_DOCUMENT TEXT_
When the BRITICE glacial mapping project published a detailed reconstruction of the growth and decay of the British-Irish ice sheet in November last year, it pulled in data from researchers working on radiocarbon, cosmogenic and luminescence dating across hundreds of locations; the latter proved essential to providing 156 dates for key stages in the evolution of the ice sheet.
While luminescence dating generates a lot of data, often at a lower cost than other methods, it does have its challenges. ‘Generally, glacial environments are quite cold, and there’s not much sunlight, so the material isn’t always bleached,’ Jenkins says. ‘That can give you challenges with interpreting ages later on down the line.’ But he and his colleagues found that looking at cobble cores, rather than tiny grains, revealed just how far the light had penetrated into the subsurface of the rock as it sat in a riverbed and how long it had sat there. One well-bleached cobble even showed evidence of two bleaching events, possibly from both the advance and retreat of the British-Irish ice sheet.
Combining all this data, the BRITICE mapped the ice sheet for each millennium. At its maximum extent, 24,000 years ago, the ice sheet was discovered to be about 30 per cent larger than was previously thought. Knowing that, the researchers were able to calculate that once all of the ice had melted, it would have led to 1.8 metres of global sea level rise.
‘That gives us a good picture of how much sea levels could rise from the melting of the Greenland ice sheet,’ says Jenkins. ‘We know that the British-Irish ice sheet was about a quarter of its size.’ He adds that, in some areas, the ice sheet’s retreat was faster than others for reasons other than climate, such as the shape of the ocean floor. ‘How do we know how the ice sheets of Greenland and Antarctica are going to respond in the future? We use the measurements from this ice sheet.’ Without them, there’s no way to test current predictions.

_Data excerpts_

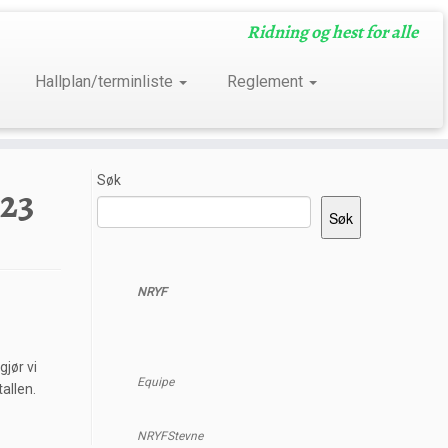
Ridning og hest for alle
Hallplan/terminliste
Reglement
Søk
.23
Søk
NRYF
gjør vi
Equipe
allen.
NRYFStevne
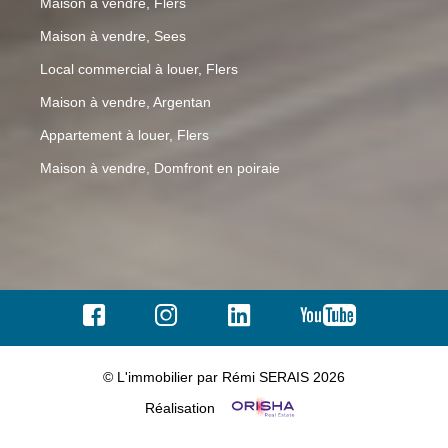
Maison à vendre, Flers
Maison à vendre, Sees
Local commercial à louer, Flers
Maison à vendre, Argentan
Appartement à louer, Flers
Maison à vendre, Domfront en poiraie
© L'immobilier par Rémi SERAIS 2026
Réalisation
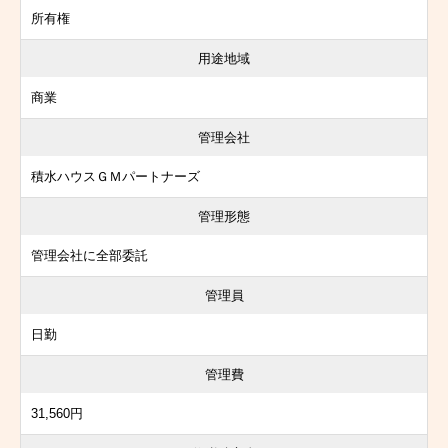
所有権
用途地域
商業
管理会社
積水ハウスＧＭパートナーズ
管理形態
管理会社に全部委託
管理員
日勤
管理費
31,560円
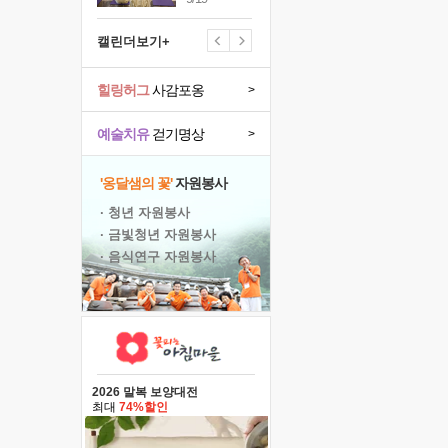
캘린더보기+
힐링허그
사감포옹
>
예술치유
걷기명상
>
'옹달샘의 꽃'
자원봉사
· 청년 자원봉사
· 금빛청년 자원봉사
· 음식연구 자원봉사
2026 말복 보양대전
최대
74%할인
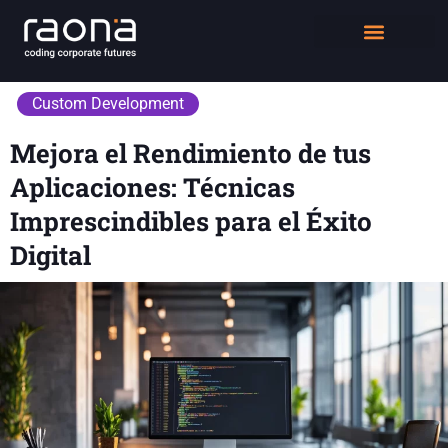
DIGITAL WORKPLACE
QUIÉNES SOMOS
Custom Development
Mejora el Rendimiento de tus
Aplicaciones: Técnicas
Imprescindibles para el Éxito
Digital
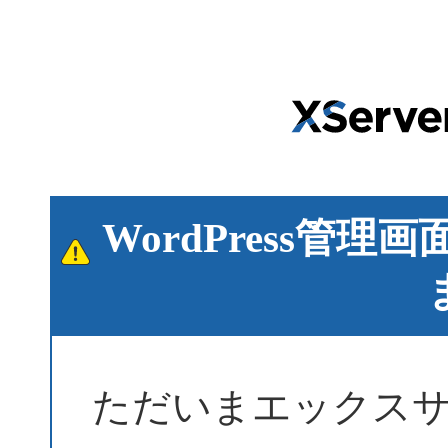
WordPress管
ただいまエックス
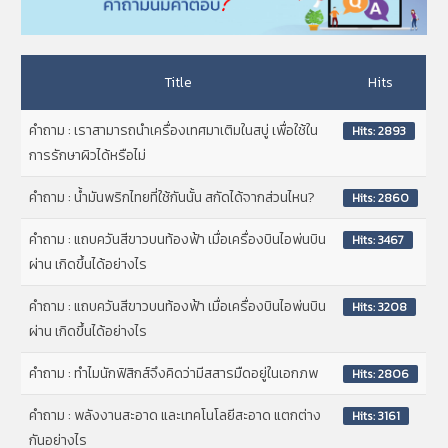
Title
Hits
คำถาม : เราสามารถนำเครื่องเทศมาเติมในสบู่ เพื่อใช้ใน
Hits: 2893
การรักษาผิวได้หรือไม่
คำถาม : น้ำมันพริกไทยที่ใช้กันนั้น สกัดได้จากส่วนไหน?
Hits: 2860
คำถาม : แถบควันสีขาวบนท้องฟ้า เมื่อเครื่องบินไอพ่นบิน
Hits: 3467
ผ่าน เกิดขึ้นได้อย่างไร
คำถาม : แถบควันสีขาวบนท้องฟ้า เมื่อเครื่องบินไอพ่นบิน
Hits: 3208
ผ่าน เกิดขึ้นได้อย่างไร
คำถาม : ทำไมนักฟิสิกส์จึงคิดว่ามีสสารมืดอยู่ในเอกภพ
Hits: 2806
คำถาม : พลังงานสะอาด และเทคโนโลยีสะอาด แตกต่าง
Hits: 3161
กันอย่างไร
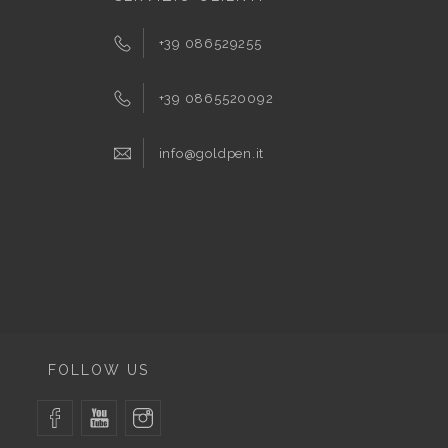
+39 086529255
+39 0865520092
info@goldpen.it
FOLLOW US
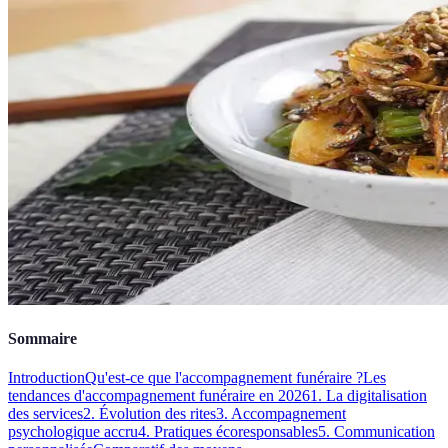
Sommaire
Introduction
Qu'est-ce que l'accompagnement funéraire ?
Les
tendances d'accompagnement funéraire en 2026
1. La digitalisation
des services
2. Évolution des rites
3. Accompagnement
psychologique accru
4. Pratiques écoresponsables
5. Communication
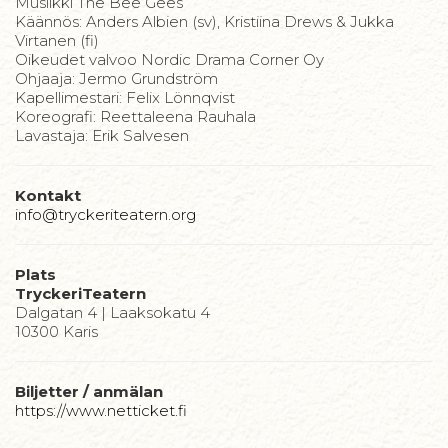
Musiikki The Bee Gees
Käännös: Anders Albien (sv), Kristiina Drews & Jukka
Virtanen (fi)
Oikeudet valvoo Nordic Drama Corner Oy
Ohjaaja: Jermo Grundström
Kapellimestari: Felix Lönnqvist
Koreografi: Reettaleena Rauhala
​Lavastaja: Erik Salvesen
Kontakt
info@tryckeriteatern.org
Plats
TryckeriTeatern
Dalgatan 4 | Laaksokatu 4
10300 Karis
Biljetter / anmälan
https://www.netticket.fi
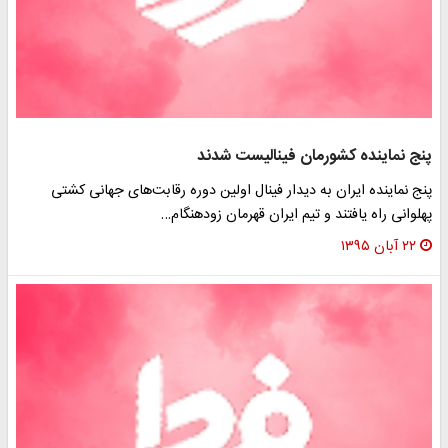
پنج نماینده کشورمان فینالیست شدند
پنج نماینده ایران به دیدار فینال اولین دوره رقابت‌های جهانی کشتی
پهلوانی راه یافتند و تیم ایران قهرمان زودهنگام…
۲۲ آبان ۱۳۹۵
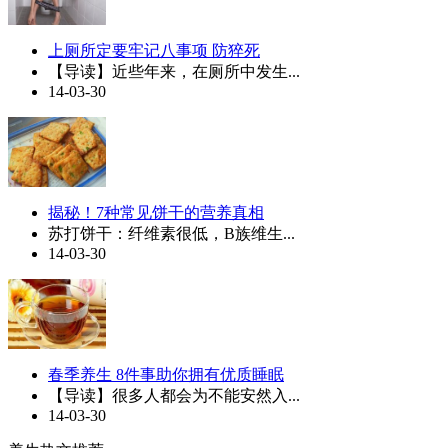
上厕所定要牢记八事项 防猝死
【导读】近些年来，在厕所中发生...
14-03-30
揭秘！7种常见饼干的营养真相
苏打饼干：纤维素很低，B族维生...
14-03-30
春季养生 8件事助你拥有优质睡眠
【导读】很多人都会为不能安然入...
14-03-30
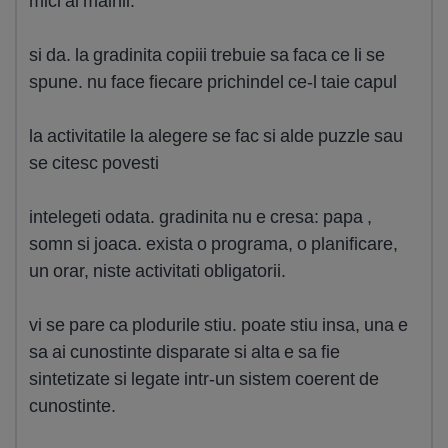
mici ai mainii.
si da. la gradinita copiii trebuie sa faca ce li se
spune. nu face fiecare prichindel ce-l taie capul
la activitatile la alegere se fac si alde puzzle sau
se citesc povesti
intelegeti odata. gradinita nu e cresa: papa ,
somn si joaca. exista o programa, o planificare,
un orar, niste activitati obligatorii.
vi se pare ca plodurile stiu. poate stiu insa, una e
sa ai cunostinte disparate si alta e sa fie
sintetizate si legate intr-un sistem coerent de
cunostinte.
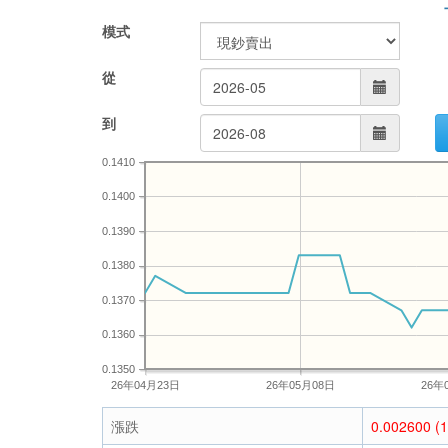
模式
從
到
0.1410
0.1400
0.1390
0.1380
0.1370
0.1360
0.1350
26年04月23日
26年05月08日
26年
漲跌
0.002600 (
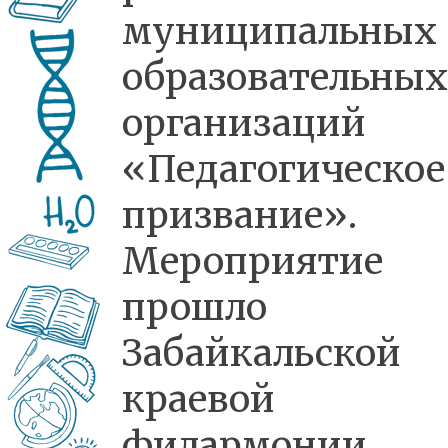
муниципальных
образовательных
организаций
«Педагогическое
призвание».
Мероприятие
прошло
Забайкальской
краевой
филармонии.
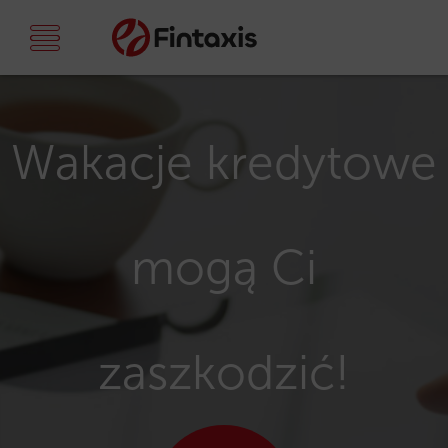
Wakacje kredytowe
mogą Ci
zaszkodzić!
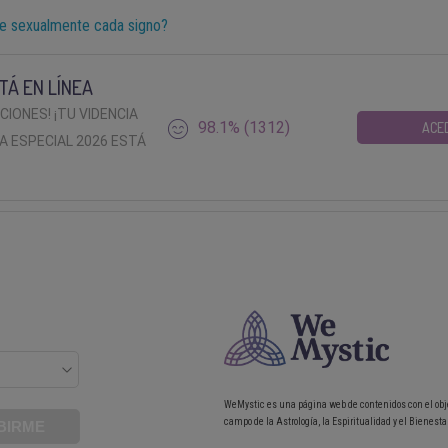
le sexualmente cada signo?
TÁ EN LÍNEA
ACIONES! ¡TU VIDENCIA
98.1% (1312)
ACE
A ESPECIAL 2026 ESTÁ
WeMystic es una página web de contenidos con el obj
campo de la Astrología, la Espiritualidad y el Bienestar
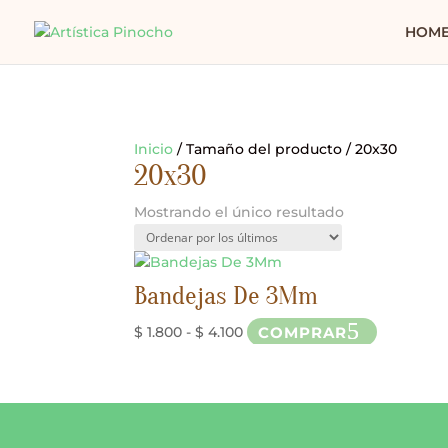
HOM
Inicio
/ Tamaño del producto / 20x30
20x30
Mostrando el único resultado
Bandejas De 3Mm
Rango
Este
COMPRAR
$
1.800
-
$
4.100
de
producto
precios:
tiene
desde
múltiples
$ 1.800
variantes.
hasta
Las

_WHAT TO DO_
**1)** Translate this sentence from the ice sheet passage above into Spanish: "At its maximum extent, 24,000 years ago, the ice sheet was discovered to be about 30 per cent larger than was previously thought."
**2)** According to the ice sheet passage, how much global sea level rise would the complete melting of the British-Irish ice sheet have caused?

_SOLUTIONS_
**1)** En su extensión máxima, hace 24.000 años, se descubrió que la capa de hielo era aproximadamente un 30 por ciento más grande de lo que se pensaba anteriormente.

**2)** 1.8 meters.